What does saturation do for vocals?
Audio saturation for vocals adds subtle forms of soft-clipping compression and harmonic generation. This makes vocals sound fuller, louder and more complete. Vocal saturation adds presence, warmth and character, making dull and dry vocals sound more professional.
Vocal saturation can also help control transients through its subtle compression.
Many synths can sound extremely clean and unprocessed. When not treated properly, virtual synths can lack character and often sound very generic.
Applying saturation to your synth tracks can add harmonic mid and high frequencies, making them more present in the mix. Synth saturation across mid range frequencies can also help your synth tracks blend into your mix, perfect for softer genres such as ambient music.
Saturating your guitar track is a great way to add more body to your guitar sounds. Adding audio saturation to darker guitar sounds can subtly brighten the sound. For these darker sounds, saturate sound frequencies within the 3kHz to 20kHz range.
Similarly, if your guitar is lacking presence, try saturating your guitar track within the 500Hz to 5kHz range.
Although saturation is an audio effect itself, adding saturation to other effects can help you get really creative with sound design.
This can add additional texture and depth to your effects, or simply make them sound thicker.
Audio saturation can be used to add that final touch to your master mix. Alongside important audio processing tools, such as EQ, saturation can make your final master track sound more unified and cohesive.
Adding audio saturation across your master track will result in a more analog sound for your whole mix. Be careful not to apply too much saturation here, as this could cause unpleasant audio distortion.

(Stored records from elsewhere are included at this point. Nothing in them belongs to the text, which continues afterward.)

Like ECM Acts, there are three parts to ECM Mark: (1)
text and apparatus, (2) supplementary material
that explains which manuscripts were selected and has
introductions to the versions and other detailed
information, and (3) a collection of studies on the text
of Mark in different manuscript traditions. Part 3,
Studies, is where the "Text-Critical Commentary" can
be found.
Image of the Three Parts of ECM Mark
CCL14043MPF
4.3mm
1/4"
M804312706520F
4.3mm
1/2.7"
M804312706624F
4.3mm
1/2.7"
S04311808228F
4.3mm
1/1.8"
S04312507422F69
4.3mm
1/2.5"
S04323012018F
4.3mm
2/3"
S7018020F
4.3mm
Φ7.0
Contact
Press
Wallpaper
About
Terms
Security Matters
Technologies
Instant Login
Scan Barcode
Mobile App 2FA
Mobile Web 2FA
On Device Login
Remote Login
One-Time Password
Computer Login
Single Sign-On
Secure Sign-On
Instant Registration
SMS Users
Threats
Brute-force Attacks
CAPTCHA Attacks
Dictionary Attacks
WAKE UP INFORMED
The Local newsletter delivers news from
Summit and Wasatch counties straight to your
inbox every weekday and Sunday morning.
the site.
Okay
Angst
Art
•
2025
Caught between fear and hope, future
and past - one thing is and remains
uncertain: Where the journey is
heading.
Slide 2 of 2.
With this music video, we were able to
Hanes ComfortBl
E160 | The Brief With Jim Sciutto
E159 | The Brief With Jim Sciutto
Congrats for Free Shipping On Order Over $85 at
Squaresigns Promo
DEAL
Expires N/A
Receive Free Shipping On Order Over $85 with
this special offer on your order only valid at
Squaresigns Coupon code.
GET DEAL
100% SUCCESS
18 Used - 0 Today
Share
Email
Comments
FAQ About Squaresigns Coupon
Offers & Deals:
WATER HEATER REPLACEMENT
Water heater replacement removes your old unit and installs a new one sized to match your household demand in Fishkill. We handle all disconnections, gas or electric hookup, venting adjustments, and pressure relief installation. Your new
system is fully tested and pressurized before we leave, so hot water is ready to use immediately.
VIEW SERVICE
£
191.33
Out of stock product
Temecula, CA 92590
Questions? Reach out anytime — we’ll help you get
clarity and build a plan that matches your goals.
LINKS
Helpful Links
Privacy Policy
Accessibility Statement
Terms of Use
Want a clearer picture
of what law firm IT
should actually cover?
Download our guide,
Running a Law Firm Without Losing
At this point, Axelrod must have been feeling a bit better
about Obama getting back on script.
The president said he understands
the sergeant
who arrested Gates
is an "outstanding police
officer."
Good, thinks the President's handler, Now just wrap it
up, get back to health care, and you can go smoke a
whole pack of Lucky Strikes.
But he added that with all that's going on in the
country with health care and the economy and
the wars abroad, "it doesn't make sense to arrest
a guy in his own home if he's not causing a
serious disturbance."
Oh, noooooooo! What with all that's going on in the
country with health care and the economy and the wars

When used right, saturation on your master track can be a game changer. By adding subtle harmonic frequencies to your final sound, all at once, all of your instruments will sound fuller and more alive.
Using a multi-band saturation plugin, such as FabFilter Saturn 2 will help you identify which audio frequencies are lacking thickness. Once identified, saturate those frequencies for a fuller mix. For example, if you noticed that bass frequencies were lacking thickness, try saturating those in your master track.
You can see an example of how to use multi-band saturation plugins in the video below.
Do you need saturation on every track?
Audio saturation is not necessary for every track. If saturation does not make your mix sound better, despite how much you alter the plug-in, don't use it. Saturation can add fullness and texture to your sounds, though it can also make certain sounds and instruments sound slightly duller in some cases.
If you have ever wondered what makes other music sound more complete than yours, chances are that they've used saturation to liven up their track. Audio saturation can add that important finishing touch to your mix, adding the analog kind of character that digital sounds often lack.